# Is the number of operators always one less than the number of values in an arithmetic Reverse Polish Notation expression with only binary operators?

Is the number of operators always one less than the number of values in an arithmetic Reverse Polish Notation expression with only binary operators?

This question seems very trivial, but I don't know if the statement is necessarily true for all N > 1 where N is the number of values. It seems intuitively true because any expression with more than one binary operator can be expressed as a combination of two different expressions through induction, but I'm not very confident.

• I don't need a proof.

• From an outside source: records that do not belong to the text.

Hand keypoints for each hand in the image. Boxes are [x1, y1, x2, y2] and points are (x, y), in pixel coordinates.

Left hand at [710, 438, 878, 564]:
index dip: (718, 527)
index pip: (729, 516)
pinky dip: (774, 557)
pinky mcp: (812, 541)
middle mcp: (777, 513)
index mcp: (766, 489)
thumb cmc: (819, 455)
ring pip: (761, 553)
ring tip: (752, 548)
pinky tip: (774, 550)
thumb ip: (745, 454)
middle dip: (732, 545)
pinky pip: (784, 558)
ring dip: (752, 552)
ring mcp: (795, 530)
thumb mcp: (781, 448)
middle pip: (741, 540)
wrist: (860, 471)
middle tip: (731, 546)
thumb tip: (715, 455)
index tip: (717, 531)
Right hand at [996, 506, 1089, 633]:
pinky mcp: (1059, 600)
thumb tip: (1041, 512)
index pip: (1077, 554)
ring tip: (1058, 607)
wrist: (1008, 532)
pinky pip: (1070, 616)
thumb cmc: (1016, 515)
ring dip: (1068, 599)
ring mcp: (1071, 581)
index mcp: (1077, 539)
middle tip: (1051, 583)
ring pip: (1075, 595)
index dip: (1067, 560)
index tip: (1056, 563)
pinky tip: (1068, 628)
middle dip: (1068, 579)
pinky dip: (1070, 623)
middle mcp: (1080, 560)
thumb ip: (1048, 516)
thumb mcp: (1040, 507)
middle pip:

This is the wrong sentiment when trying to learn computer science. We're not here to help you with your homework – we're here to help you understand the material, so that you can do your homework yourself next time. – Yuval Filmus Mar 4 '16 at 10:53
• I'm really sorry; I was mostly trying to ask if this statement is even true in the first place. I didn't really want to ask for a proof because that will waste people's time since it's probably trivial to everyone here. – Sky Mar 4 '16 at 13:18

RPN expressions have stack semantics: a value pushes a number onto the stack, whereas a binary operator pops two values and pushes one back, for a net loss of one element. At the start of an expression the stack is empty, and at the end there is exactly one value – the result.

Now let $V$ be the number of values in the expression, and $B$ be the number of binary operators. Then at the end of the expression, the stack contains $V-B$ values. Since there should be exactly one value remaining, we conclude that $V-B = 1$, or $B = V-1$.

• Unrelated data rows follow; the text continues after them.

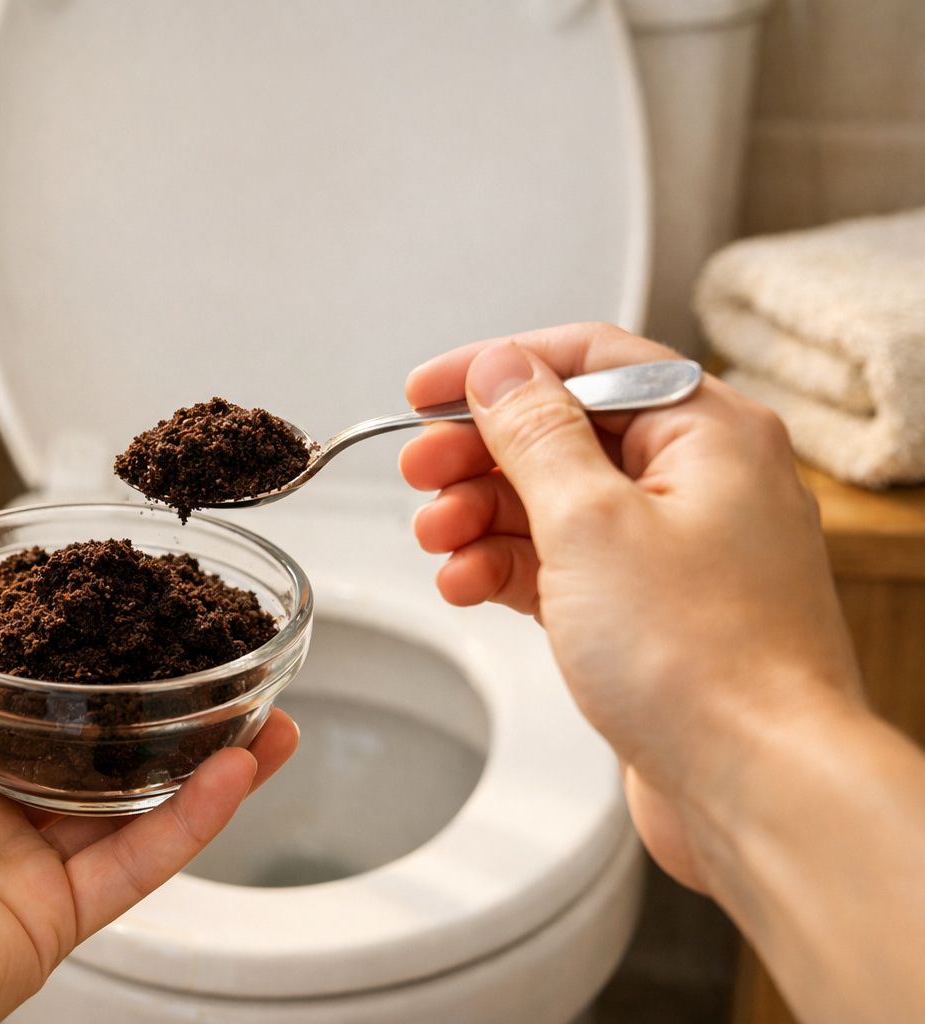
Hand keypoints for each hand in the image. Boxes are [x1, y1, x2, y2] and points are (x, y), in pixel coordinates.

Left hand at [0, 572, 296, 1023]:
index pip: (14, 687)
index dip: (69, 650)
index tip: (119, 609)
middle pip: (90, 742)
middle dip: (154, 703)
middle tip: (209, 658)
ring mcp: (24, 859)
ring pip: (132, 798)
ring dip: (201, 757)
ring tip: (264, 709)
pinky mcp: (58, 912)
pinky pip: (139, 858)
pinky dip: (194, 817)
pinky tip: (240, 767)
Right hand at [397, 324, 863, 890]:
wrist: (757, 786)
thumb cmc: (705, 661)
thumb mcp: (590, 522)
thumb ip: (534, 435)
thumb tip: (501, 370)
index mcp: (709, 434)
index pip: (590, 362)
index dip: (499, 368)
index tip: (427, 393)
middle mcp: (703, 482)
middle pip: (566, 434)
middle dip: (481, 453)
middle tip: (418, 471)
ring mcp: (679, 551)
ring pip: (558, 504)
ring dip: (484, 515)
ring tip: (436, 538)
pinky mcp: (653, 612)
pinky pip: (566, 566)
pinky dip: (509, 568)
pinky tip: (467, 583)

Another way to see this is using structural induction. As you mention, every expression is either a value or is obtained from two expressions combined using a binary operator. Let's prove by induction on the number of values and operators appearing in the expression that $V = B+1$ (in the terminology of the preceding section).

When the expression consists of just a value, $B=0$ and $V=1$, so $V = B+1$. When the expression consists of a binary operator together with two other expressions $E_1,E_2$, we have $V = V(E_1)+V(E_2)$ and $B = B(E_1)+B(E_2)+1$ (I hope the notation is clear). By induction, $V(E_1) = B(E_1)+1$ and $V(E_2) = B(E_2)+1$, so $$V = V(E_1) + V(E_2) = B(E_1) + 1 + B(E_2) + 1 = B + 1.$$

A simple inductive argument will work here. Expressions in RPN can be defined recursively by using the grammar:

E: operand
E: E E operator


Where E is an expression, operand is a number and operator is a binary operator.

The base case is when the expression is just a number. In this case the number of operators is clearly one less than the number of operands.

Let E be an expression of length n > 1 and assume that the statement is true for expressions of length < n (n here is the number of operands). The expression is of the form E1 E2 operator. The first two expressions have smaller lengths and so we have:

o1 = n1 - 1.
o2 = n2 - 1.
o = o1 + o2 + 1 = n1 + n2 - 2 + 1 = n - 1 (we add 1 for the operator in E1 E2 operator).


o stands for number of operators. n stands for number of operands.